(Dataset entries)
Segment Open
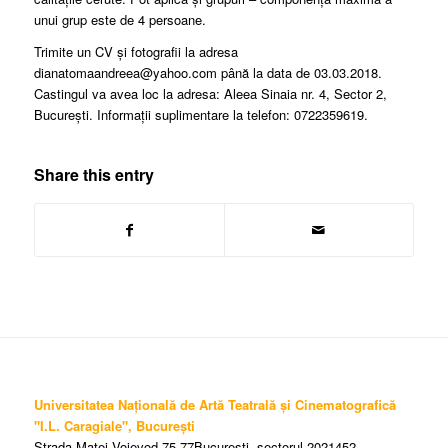
unui grup este de 4 persoane.
Trimite un CV și fotografii la adresa
dianatomaandreea@yahoo.com până la data de 03.03.2018.
Castingul va avea loc la adresa: Aleea Sinaia nr. 4, Sector 2,
București. Informații suplimentare la telefon: 0722359619.
Share this entry
Universitatea Națională de Artă Teatrală și Cinematografică
"I.L. Caragiale", București
Strada Matei Voievod 75-77București, sectorul 2021452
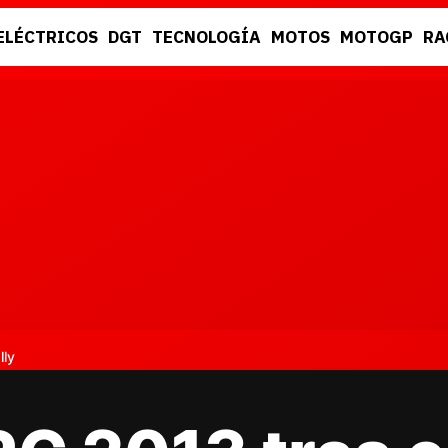
ELÉCTRICOS
DGT
TECNOLOGÍA
MOTOS
MOTOGP
RA
DGT
RACING
lly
Segment Closed
*Exercise aim:*
Please output the records exactly, leaving the pictures out.

*Result of this task:*
unui grup este de 4 persoane.
Trimite un CV și fotografii la adresa
dianatomaandreea@yahoo.com până la data de 03.03.2018.
Castingul va avea loc la adresa: Aleea Sinaia nr. 4, Sector 2,
București. Informații suplimentare la telefon: 0722359619.
Share this entry
Universitatea Națională de Artă Teatrală și Cinematografică
"I.L. Caragiale", București
Strada Matei Voievod 75-77București, sectorul 2021452
ELÉCTRICOS
DGT
TECNOLOGÍA
MOTOS
MOTOGP
RA
DGT
RACING
lly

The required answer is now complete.